I'm sure there have always been dishonest subpostmasters but this was an epidemic.
If anybody had looked at Harold Shipman's statistics he would have been caught years earlier. He was the common factor.
The common factors here were Horizon, the cover up, and the incompetent adjustments made by superusers sometimes with the users' credentials! There was no precedent for the amount of theft supposedly going on.
The PO knew there had been a big increase in the number and size of apparent defalcations. Instead of diligently following up on that in the knowledge that many SPMs with long service and good character were challenging the integrity of the Horizon system with similar experiences, the PO congratulated itself on identifying a level of theft that they assumed they had hitherto been unaware of.

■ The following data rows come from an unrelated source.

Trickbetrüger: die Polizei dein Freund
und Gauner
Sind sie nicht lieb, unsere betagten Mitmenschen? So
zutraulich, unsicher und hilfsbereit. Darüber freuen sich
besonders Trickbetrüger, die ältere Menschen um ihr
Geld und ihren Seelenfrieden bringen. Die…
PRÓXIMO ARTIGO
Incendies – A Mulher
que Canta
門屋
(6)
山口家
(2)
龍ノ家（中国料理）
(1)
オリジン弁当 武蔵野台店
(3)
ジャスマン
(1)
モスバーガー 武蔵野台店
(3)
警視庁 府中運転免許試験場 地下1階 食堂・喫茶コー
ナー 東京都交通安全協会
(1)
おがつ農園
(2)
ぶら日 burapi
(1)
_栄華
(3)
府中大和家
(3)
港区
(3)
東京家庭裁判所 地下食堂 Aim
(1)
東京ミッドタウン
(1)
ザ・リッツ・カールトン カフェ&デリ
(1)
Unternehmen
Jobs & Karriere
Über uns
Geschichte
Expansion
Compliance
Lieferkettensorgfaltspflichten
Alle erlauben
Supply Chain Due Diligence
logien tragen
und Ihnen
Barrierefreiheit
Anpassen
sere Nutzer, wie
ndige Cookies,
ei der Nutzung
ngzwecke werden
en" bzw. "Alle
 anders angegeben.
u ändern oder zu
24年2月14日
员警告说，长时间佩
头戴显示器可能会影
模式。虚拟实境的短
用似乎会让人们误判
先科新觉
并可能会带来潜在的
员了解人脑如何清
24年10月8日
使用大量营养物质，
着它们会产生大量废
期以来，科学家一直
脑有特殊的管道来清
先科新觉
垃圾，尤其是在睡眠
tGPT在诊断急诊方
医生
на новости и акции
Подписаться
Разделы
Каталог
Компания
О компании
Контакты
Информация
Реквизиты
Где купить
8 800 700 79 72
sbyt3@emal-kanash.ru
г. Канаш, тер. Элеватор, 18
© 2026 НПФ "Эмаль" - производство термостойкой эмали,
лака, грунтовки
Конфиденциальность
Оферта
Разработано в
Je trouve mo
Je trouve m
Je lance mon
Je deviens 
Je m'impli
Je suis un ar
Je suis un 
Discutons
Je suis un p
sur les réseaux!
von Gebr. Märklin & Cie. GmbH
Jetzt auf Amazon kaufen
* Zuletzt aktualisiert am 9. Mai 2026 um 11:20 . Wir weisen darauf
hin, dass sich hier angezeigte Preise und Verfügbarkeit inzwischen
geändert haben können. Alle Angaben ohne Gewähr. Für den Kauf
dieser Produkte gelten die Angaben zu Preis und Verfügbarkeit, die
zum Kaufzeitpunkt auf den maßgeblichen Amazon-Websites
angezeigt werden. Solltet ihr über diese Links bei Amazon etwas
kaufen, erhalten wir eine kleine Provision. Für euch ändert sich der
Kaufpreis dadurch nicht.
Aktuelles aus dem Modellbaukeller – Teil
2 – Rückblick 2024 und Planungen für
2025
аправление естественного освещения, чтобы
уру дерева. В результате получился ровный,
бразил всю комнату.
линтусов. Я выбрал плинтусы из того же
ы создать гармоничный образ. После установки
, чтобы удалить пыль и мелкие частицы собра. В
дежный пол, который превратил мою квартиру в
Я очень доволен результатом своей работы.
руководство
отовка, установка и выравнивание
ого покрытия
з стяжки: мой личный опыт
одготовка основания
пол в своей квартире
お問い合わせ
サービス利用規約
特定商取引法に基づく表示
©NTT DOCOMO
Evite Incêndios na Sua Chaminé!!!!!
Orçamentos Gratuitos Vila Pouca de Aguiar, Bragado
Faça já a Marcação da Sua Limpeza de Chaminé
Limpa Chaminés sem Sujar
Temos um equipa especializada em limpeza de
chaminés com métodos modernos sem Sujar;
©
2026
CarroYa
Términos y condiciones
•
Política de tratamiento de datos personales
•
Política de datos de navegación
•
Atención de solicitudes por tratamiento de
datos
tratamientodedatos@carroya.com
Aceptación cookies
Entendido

Anybody who works in finance knows you have to investigate how a difference arises before it's assumed to be a cash error or theft and written off. At least to the point where you know the books are correct.
This is done by ticking off transactions and adding them up. This is called detailed auditing when it takes place in the absence of a known problem. EY as the PO auditors never did this, as is common with large companies they took the figures from the accounting system.
To what extent they identified the problems by sampling I don't know. I do know that the management letter following the 2011 audit did warn the PO of the lack of control over superusers and the wholly inadequate change control process of Fujitsu. It has been stated I think that there was never a system audit.
The PO had no more idea how the errors arose than the innocent SPMs did and theft was simply an assumption. There was no real evidence other than the assertion that Horizon was accurate and therefore the responsible human was the problem.
The evidence, incidentally, that Horizon was a good system was essentially that the debits and credits materially balanced at the global level - it was acknowledged that there were glitches but this 'balancing' was good enough for the PO and apparently its auditors. I do not know what the PO considered materiality to be. Did nobody ever go and tick off a few days work to see if the branch cash totals really were correct? Unbelievable.